**What you have to do**: Below are some records. Output the lines from the first one through the line that holds "20 Id. (quoting", exactly as written, with no pictures.

Saved data entries

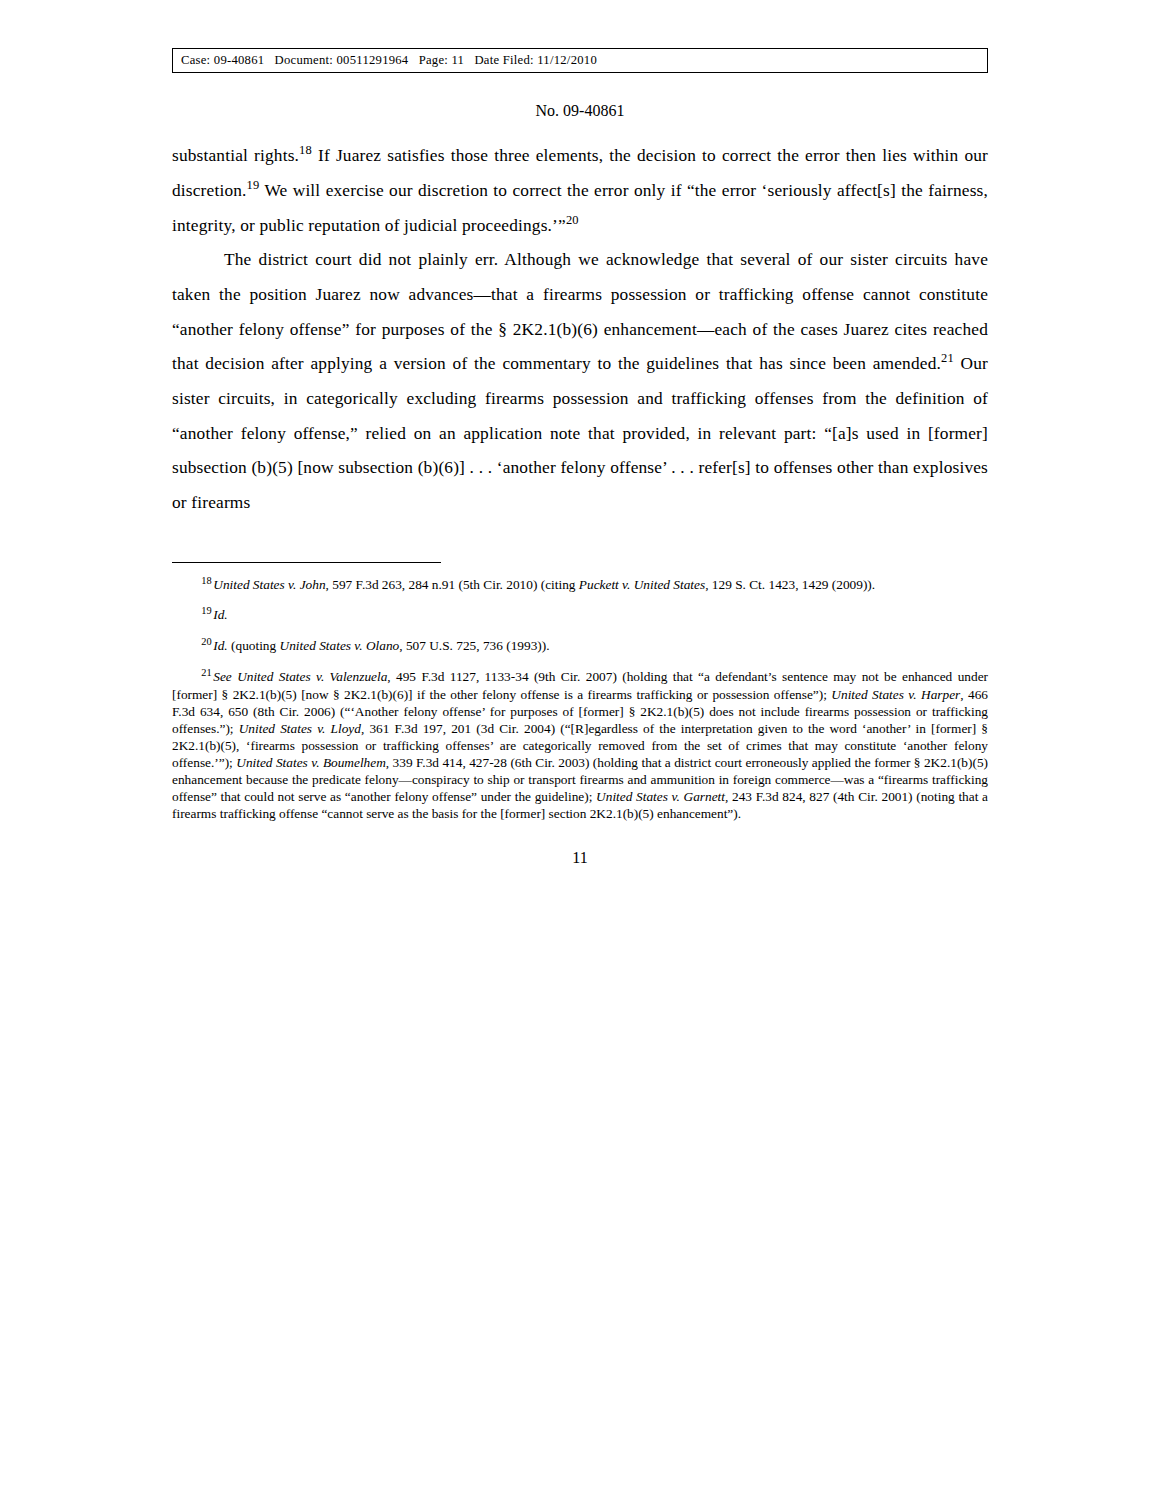Case: 09-40861 Document: 00511291964 Page: 11 Date Filed: 11/12/2010
No. 09-40861
substantial rights.18 If Juarez satisfies those three elements, the decision to correct the error then lies within our discretion.19 We will exercise our discretion to correct the error only if “the error ‘seriously affect[s] the fairness, integrity, or public reputation of judicial proceedings.’”20
The district court did not plainly err. Although we acknowledge that several of our sister circuits have taken the position Juarez now advances—that a firearms possession or trafficking offense cannot constitute “another felony offense” for purposes of the § 2K2.1(b)(6) enhancement—each of the cases Juarez cites reached that decision after applying a version of the commentary to the guidelines that has since been amended.21 Our sister circuits, in categorically excluding firearms possession and trafficking offenses from the definition of “another felony offense,” relied on an application note that provided, in relevant part: “[a]s used in [former] subsection (b)(5) [now subsection (b)(6)] . . . ‘another felony offense’ . . . refer[s] to offenses other than explosives or firearms
18 United States v. John, 597 F.3d 263, 284 n.91 (5th Cir. 2010) (citing Puckett v. United States, 129 S. Ct. 1423, 1429 (2009)).
19 Id.
20 Id. (quoting United States v. Olano, 507 U.S. 725, 736 (1993)).
21 See United States v. Valenzuela, 495 F.3d 1127, 1133-34 (9th Cir. 2007) (holding that “a defendant’s sentence may not be enhanced under [former] § 2K2.1(b)(5) [now § 2K2.1(b)(6)] if the other felony offense is a firearms trafficking or possession offense”); United States v. Harper, 466 F.3d 634, 650 (8th Cir. 2006) (“‘Another felony offense’ for purposes of [former] § 2K2.1(b)(5) does not include firearms possession or trafficking offenses.”); United States v. Lloyd, 361 F.3d 197, 201 (3d Cir. 2004) (“[R]egardless of the interpretation given to the word ‘another’ in [former] § 2K2.1(b)(5), ‘firearms possession or trafficking offenses’ are categorically removed from the set of crimes that may constitute ‘another felony offense.’”); United States v. Boumelhem, 339 F.3d 414, 427-28 (6th Cir. 2003) (holding that a district court erroneously applied the former § 2K2.1(b)(5) enhancement because the predicate felony—conspiracy to ship or transport firearms and ammunition in foreign commerce—was a “firearms trafficking offense” that could not serve as “another felony offense” under the guideline); United States v. Garnett, 243 F.3d 824, 827 (4th Cir. 2001) (noting that a firearms trafficking offense “cannot serve as the basis for the [former] section 2K2.1(b)(5) enhancement”).
11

**Task answer**:
Case: 09-40861 Document: 00511291964 Page: 11 Date Filed: 11/12/2010
No. 09-40861
substantial rights.18 If Juarez satisfies those three elements, the decision to correct the error then lies within our discretion.19 We will exercise our discretion to correct the error only if “the error ‘seriously affect[s] the fairness, integrity, or public reputation of judicial proceedings.’”20
The district court did not plainly err. Although we acknowledge that several of our sister circuits have taken the position Juarez now advances—that a firearms possession or trafficking offense cannot constitute “another felony offense” for purposes of the § 2K2.1(b)(6) enhancement—each of the cases Juarez cites reached that decision after applying a version of the commentary to the guidelines that has since been amended.21 Our sister circuits, in categorically excluding firearms possession and trafficking offenses from the definition of “another felony offense,” relied on an application note that provided, in relevant part: “[a]s used in [former] subsection (b)(5) [now subsection (b)(6)] . . . ‘another felony offense’ . . . refer[s] to offenses other than explosives or firearms
18 United States v. John, 597 F.3d 263, 284 n.91 (5th Cir. 2010) (citing Puckett v. United States, 129 S. Ct. 1423, 1429 (2009)).
19 Id.
20 Id. (quoting United States v. Olano, 507 U.S. 725, 736 (1993)).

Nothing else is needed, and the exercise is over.